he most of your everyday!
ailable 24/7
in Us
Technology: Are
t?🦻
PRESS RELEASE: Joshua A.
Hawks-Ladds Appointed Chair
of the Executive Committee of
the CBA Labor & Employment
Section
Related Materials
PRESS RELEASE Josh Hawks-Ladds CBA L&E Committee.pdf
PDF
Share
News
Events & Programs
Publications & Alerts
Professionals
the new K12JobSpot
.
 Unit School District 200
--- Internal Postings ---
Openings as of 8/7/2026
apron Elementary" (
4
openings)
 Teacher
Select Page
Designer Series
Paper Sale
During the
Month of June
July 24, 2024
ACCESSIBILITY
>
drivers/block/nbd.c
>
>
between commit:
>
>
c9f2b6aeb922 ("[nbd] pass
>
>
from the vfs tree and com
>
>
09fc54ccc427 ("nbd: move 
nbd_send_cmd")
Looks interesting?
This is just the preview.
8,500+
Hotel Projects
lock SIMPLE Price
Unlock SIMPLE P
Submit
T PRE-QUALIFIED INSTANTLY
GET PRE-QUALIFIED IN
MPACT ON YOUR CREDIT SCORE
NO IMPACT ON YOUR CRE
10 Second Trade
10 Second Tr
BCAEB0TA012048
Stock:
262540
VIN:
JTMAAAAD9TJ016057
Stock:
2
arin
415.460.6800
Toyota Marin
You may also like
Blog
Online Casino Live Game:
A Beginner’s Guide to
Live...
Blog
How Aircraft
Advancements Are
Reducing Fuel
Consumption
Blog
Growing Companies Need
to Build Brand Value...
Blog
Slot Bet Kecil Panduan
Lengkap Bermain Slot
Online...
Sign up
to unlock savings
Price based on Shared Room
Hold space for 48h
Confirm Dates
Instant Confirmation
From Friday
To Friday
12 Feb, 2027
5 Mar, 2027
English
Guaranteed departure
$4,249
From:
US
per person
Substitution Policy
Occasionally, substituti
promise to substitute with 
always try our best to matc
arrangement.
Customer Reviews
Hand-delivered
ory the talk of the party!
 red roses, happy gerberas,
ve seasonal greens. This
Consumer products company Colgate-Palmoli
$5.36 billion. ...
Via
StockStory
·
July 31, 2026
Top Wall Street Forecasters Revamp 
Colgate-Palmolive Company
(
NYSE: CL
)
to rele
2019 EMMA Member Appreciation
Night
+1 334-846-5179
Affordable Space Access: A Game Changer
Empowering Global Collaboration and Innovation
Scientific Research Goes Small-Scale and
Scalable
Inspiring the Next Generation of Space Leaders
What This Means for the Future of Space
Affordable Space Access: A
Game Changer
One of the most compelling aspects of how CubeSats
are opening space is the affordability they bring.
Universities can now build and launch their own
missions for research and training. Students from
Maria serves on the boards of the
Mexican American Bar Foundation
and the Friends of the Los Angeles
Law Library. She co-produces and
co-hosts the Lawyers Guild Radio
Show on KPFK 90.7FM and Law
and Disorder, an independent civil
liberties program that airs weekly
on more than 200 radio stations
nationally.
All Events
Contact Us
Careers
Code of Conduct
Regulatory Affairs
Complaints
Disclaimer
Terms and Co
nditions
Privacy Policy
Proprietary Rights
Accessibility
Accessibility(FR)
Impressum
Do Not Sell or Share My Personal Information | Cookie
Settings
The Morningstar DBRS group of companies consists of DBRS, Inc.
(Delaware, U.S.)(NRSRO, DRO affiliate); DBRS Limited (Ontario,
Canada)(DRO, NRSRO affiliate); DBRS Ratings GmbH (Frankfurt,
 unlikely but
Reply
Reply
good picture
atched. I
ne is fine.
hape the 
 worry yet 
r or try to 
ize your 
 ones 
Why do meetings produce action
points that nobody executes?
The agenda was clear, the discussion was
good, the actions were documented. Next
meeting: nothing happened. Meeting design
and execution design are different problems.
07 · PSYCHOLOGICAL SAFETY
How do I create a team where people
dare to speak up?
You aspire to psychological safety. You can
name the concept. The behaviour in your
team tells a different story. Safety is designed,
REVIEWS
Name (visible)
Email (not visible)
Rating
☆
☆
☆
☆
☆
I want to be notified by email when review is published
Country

=====

Prompt —
Return every line of the listing above that contains the word "different".

Your solution —
and execution design are different problems.
team tells a different story. Safety is designed,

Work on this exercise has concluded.